Il explique quand on est acheteur régulier d'un fournisseur sur plusieurs années, on est en droit de lui demander d'utiliser la technique de l'offset. Une technique qui donne la chance à l'acheteur d'avoir des avantages sur le marché, là où il fait de grandes commandes. Soit placer ses produits, ou imposer un transfert technologique effectif dans son pays.

L'économiste a précisé que le ministère de la Défense a des commandes très importantes, le secteur des transports aussi a des commandes qui coûtent très cher, le ministère de l'Energie, lui, a des commandes presque régulières, Sonatrach achète massivement des équipements, pourquoi ne pas imposer cette technique aux fournisseurs. Et de souligner que la Chine a utilisé cette technique sur son principal fournisseur (les Etats-Unis) durant 20 ans, au point où les Etats-Unis ont arrêté cette technique après avoir constaté que la Chine la « dépouillait » en matière de transfert technologique.

«NOUS N'AVONS PAS DES OFFRES D'EXPORTATION»

L'industriel Salah-Eddine Abdessemed, vice-président du FCE, a affirmé qu'il est aujourd'hui difficile de parler de diversification de l'économie nationale, sans parler du climat des affaires et du cadre juridique.

Il a précisé que nous avons 8.500 entreprises et que nous avons une moyenne de 20 entreprises pour 1.000 habitants.
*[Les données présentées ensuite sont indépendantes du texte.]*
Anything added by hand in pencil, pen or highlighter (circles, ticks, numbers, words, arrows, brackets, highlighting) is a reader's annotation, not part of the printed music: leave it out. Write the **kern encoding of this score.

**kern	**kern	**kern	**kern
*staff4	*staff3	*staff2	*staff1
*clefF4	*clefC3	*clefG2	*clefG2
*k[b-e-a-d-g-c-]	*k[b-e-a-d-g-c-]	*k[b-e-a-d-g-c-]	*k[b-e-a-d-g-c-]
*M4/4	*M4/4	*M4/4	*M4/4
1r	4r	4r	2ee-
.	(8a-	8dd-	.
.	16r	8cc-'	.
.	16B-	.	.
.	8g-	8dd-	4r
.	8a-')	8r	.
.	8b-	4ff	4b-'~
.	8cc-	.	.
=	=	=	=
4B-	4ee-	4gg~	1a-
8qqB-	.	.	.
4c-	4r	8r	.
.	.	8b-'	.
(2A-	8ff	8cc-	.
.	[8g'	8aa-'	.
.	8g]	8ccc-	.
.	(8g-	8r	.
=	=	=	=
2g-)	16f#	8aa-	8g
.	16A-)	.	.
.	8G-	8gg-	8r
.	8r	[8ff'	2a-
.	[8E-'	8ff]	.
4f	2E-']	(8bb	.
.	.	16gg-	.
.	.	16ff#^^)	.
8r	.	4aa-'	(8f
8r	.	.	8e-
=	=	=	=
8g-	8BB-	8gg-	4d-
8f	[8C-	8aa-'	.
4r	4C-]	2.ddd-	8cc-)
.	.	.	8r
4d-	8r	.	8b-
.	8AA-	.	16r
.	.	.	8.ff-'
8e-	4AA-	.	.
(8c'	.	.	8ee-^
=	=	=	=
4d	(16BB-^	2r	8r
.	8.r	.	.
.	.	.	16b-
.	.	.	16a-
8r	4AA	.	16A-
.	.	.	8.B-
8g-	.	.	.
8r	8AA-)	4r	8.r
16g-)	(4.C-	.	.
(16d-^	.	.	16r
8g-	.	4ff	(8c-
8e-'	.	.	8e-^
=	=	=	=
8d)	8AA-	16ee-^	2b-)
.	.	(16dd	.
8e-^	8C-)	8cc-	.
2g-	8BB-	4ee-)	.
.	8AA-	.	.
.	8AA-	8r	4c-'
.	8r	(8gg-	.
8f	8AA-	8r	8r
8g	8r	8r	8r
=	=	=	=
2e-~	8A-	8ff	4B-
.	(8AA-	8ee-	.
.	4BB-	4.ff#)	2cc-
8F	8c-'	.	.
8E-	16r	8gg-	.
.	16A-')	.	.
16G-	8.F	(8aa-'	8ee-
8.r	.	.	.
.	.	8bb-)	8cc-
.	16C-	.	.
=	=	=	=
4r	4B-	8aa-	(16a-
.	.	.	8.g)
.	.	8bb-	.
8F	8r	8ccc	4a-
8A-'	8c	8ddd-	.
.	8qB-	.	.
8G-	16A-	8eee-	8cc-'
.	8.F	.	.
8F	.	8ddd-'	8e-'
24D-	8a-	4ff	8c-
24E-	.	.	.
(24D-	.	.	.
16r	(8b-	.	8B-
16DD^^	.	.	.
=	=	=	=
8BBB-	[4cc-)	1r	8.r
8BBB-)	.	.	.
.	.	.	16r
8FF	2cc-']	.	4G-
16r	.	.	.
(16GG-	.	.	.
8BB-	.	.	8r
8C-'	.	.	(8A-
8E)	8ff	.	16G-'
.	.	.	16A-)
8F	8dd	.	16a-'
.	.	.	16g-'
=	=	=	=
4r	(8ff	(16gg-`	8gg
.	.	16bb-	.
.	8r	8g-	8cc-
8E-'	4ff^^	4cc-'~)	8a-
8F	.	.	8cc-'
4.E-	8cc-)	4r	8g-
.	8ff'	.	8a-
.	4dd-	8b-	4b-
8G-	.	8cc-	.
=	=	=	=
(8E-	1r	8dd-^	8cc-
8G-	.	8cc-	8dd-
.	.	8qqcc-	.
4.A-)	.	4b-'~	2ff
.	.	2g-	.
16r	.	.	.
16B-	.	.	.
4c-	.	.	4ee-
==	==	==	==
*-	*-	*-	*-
Alors que chez nos voisins, la moyenne est de 50 entreprises pour 1.000 habitants. Dans la région du MENA, c'est autour de 100 entreprises pour 1.000 habitants.

Cette situation est le résultat, selon ses propos, du climat défavorable qui ne cesse de se renfermer et ce, depuis 2002. Plus de 60% des entreprises ont été créées avant cette date, a-t-il souligné. «Malheureusement, ce cadre législatif d'attractivité économique pour l'entreprise locale, également pour les IDE, s'est refermé au fur et à mesure avec des dispositifs plus contraignants, à la faveur de lois de finances complémentaires, des lois sectorielles», a-t-il ajouté. Poursuivant son réquisitoire, l'industriel a affirmé que même en termes d'exportation, le dispositif légal n'encourage pas l'exportateur. La preuve, un millier de produits exportables ont une durée de vie qui ne dépasse pas les 18 mois. C'est-à-dire, ces produits ne sont pas régulièrement exportables, pour des problèmes qui sont parfois liés au rapatriement des bénéfices par la Banque centrale.

Le conférencier va plus loin, en affirmant que le dispositif d'exportation est inexistant. « Il n'y a pas d'assurance proprement dite et nous n'avons pas de banques qui accompagnent ces exportateurs. Une représentante du ministère de l'Agriculture réagit pour affirmer que nous n'avons pas malheureusement « des offres d'exportation ».